The Ice-breaker Everyone (I) Hates

It’s recommended when meeting new people, and old friends, to ask personal questions. It’s easy, everyone loves talking about themselves. It gives you something to discuss other than the weather. Unless of course you’re learning a new language, then weather discussions are advised.

Questions are good not only because they show you’re an interested and curious listener, but also because it makes the person responding feel interesting. That’s a nice thing to do for someone. It breaks the ice. (No pun intended if your discussion is about global warming en francais.)
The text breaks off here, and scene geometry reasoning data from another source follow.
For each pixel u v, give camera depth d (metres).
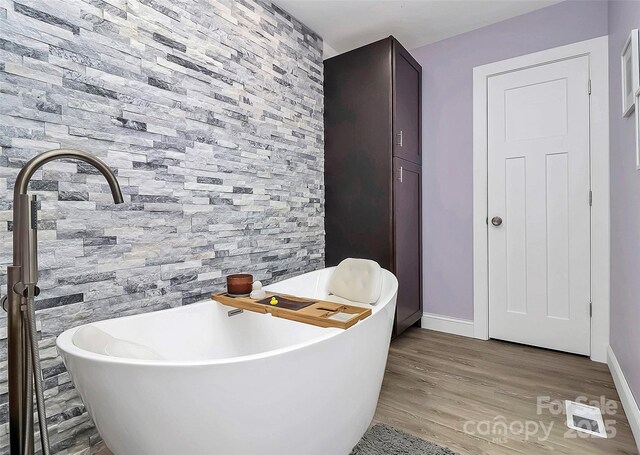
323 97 2.85
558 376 2.07
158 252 1.70
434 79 2.91
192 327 1.60
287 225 2.49
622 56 1.79
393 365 2.24
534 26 2.48
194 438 0.98
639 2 1.50
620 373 1.85
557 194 2.42
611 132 2.15
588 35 2.30
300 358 1.06
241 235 2.14
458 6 2.42
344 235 2.75
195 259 1.87
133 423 0.99
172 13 1.74
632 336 1.64
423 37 2.83
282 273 2.44
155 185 1.68
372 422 1.62
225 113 2.02
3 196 1.21
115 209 1.53
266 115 2.30
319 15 2.51
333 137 2.80
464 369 2.18
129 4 1.56
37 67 1.28
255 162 2.23
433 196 2.93
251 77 2.19
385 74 2.54
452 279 2.86
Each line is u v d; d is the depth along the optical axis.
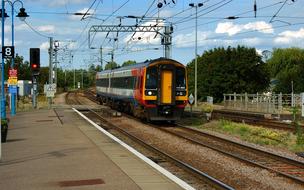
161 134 25.89
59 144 18.75
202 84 71.56
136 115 34.62
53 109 46.09
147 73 31.19
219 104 68.00
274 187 12.44
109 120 35.16
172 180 11.49
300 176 14.14
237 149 20.31
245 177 13.83
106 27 46.56
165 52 44.97
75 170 12.86
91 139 20.53
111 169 13.01
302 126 28.83
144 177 11.88
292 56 94.38
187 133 26.89
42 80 102.69
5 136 19.41
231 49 72.06
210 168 15.41
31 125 27.91
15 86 36.94
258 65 72.44
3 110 30.19
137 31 46.75
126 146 18.06
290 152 19.70
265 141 22.97
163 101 31.02
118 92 42.81
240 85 70.50
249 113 42.97
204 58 73.38
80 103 63.44
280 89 83.75
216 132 28.33
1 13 31.02
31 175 12.13
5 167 13.35
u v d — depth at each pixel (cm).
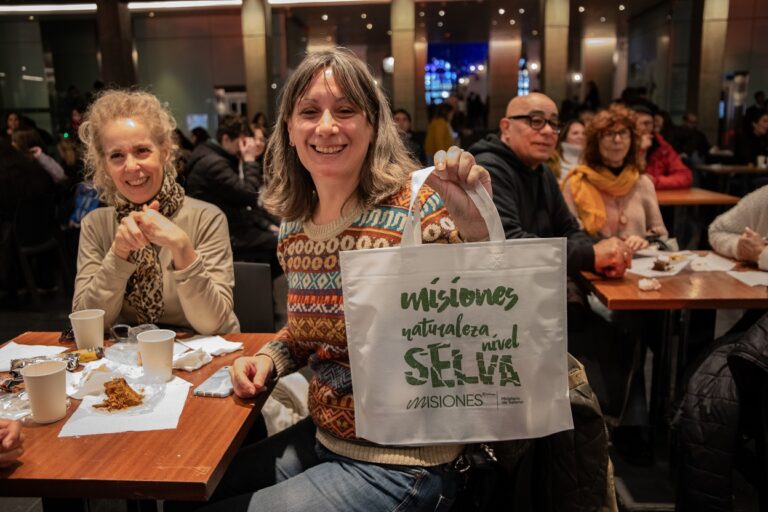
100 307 171
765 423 151
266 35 1164
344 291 107
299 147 126
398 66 1209
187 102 1369
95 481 98
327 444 128
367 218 124
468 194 107
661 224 313
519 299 105
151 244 179
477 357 107
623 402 224
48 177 480
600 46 1603
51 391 117
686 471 166
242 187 423
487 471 125
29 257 507
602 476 127
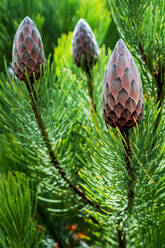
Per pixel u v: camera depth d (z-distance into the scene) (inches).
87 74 39.1
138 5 35.3
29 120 36.9
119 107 31.3
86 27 38.3
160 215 35.9
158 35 34.7
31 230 36.0
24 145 38.3
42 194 40.5
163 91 34.7
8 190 35.7
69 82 38.1
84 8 50.6
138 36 35.2
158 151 33.1
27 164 39.2
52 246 41.3
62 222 41.9
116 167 33.9
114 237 37.8
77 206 39.4
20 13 52.4
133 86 31.1
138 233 37.2
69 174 38.0
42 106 35.9
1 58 47.8
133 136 32.9
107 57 41.1
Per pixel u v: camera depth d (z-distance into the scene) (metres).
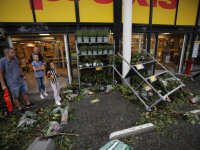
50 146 1.86
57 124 2.42
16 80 2.89
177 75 6.21
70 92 3.96
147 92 3.84
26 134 2.37
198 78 5.61
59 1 4.23
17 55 8.81
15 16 4.08
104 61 4.66
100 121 2.70
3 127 2.53
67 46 4.71
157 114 2.83
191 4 5.59
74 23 4.43
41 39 7.73
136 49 5.77
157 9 5.21
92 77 4.67
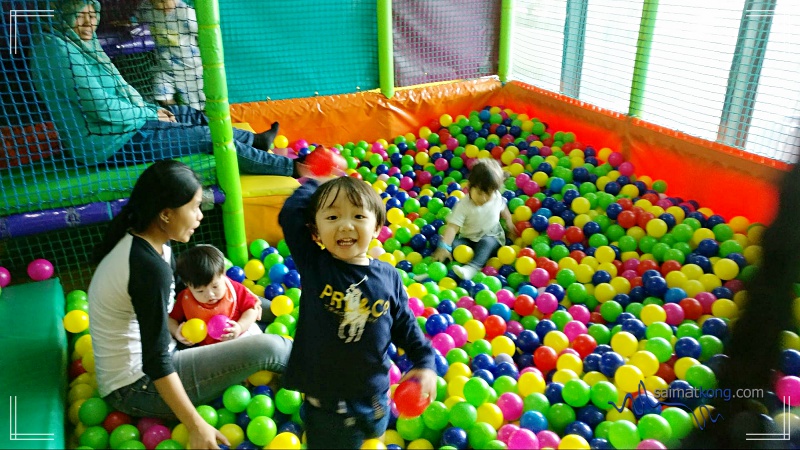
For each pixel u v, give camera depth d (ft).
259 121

I like when people ask me why I like teaching and telling stories.

It gives me the opportunity to tell more stories and watch eyes glaze over.

I don’t like the question “ Who is the greatest inspiration in your life?” That one leaves me speechless and makes my eyes blur.

Too many choices: Public figures, family members, fictional characters, spiritual leaders, philanthropic artists, teachers, babysitters…is this a test?

Will I be judged by my response?

Anyone who knows anything knows you should select someone who is universally important (to show worldliness) or someone familial (to show appreciation), then again one may do the latter to stay in the good books.

Speaking of which, what if my inspiration is Eloise who lives in the Plaza Hotel with her dog, Weenie, rather than Jane Eyre who lives in Moor House with ghosts? Does that mean I’m more precocious than principled ?

As a yoga teacher maybe I should choose Pantanjali, the compiler of the Yoga Sutras, or Saraswati, the goddess of wisdom, art, language and music?

Because I’m a woman should it be a woman?

I know a lot of great female teachers and athletes but my pal John was the most talented ski instructor I ever worked with.

He spent a good deal of his career working with children and training others to do the same. One of his jokes I’ll never forget, still gets a roar of approval with a group of 10 or 50 year olds.

“Three moles were trudging in line through an underground tunnel, making their way to Farmer Smith’s cellar, where all kinds of treats were stored.

The first mole said, ‘I smell sugar’.

The second mole said, ‘I smell honey’.

The third mole said ‘All’s I smell is molasses’.”

He taught me the importance of humor in teaching and in learning.

He expanded my appreciation of making the strange familiar and the familiar strange.

He showed me that sometimes the best teachers are not physically the best in their field.

He exemplified a person who was committed to doing and sharing what he loved.

I can’t think of any better qualities in a ski teacher, a yoga teacher, or any teacher.

I can’t think of any better qualities in a human being that would inspire or influence me more.

Well there you have it. Next question?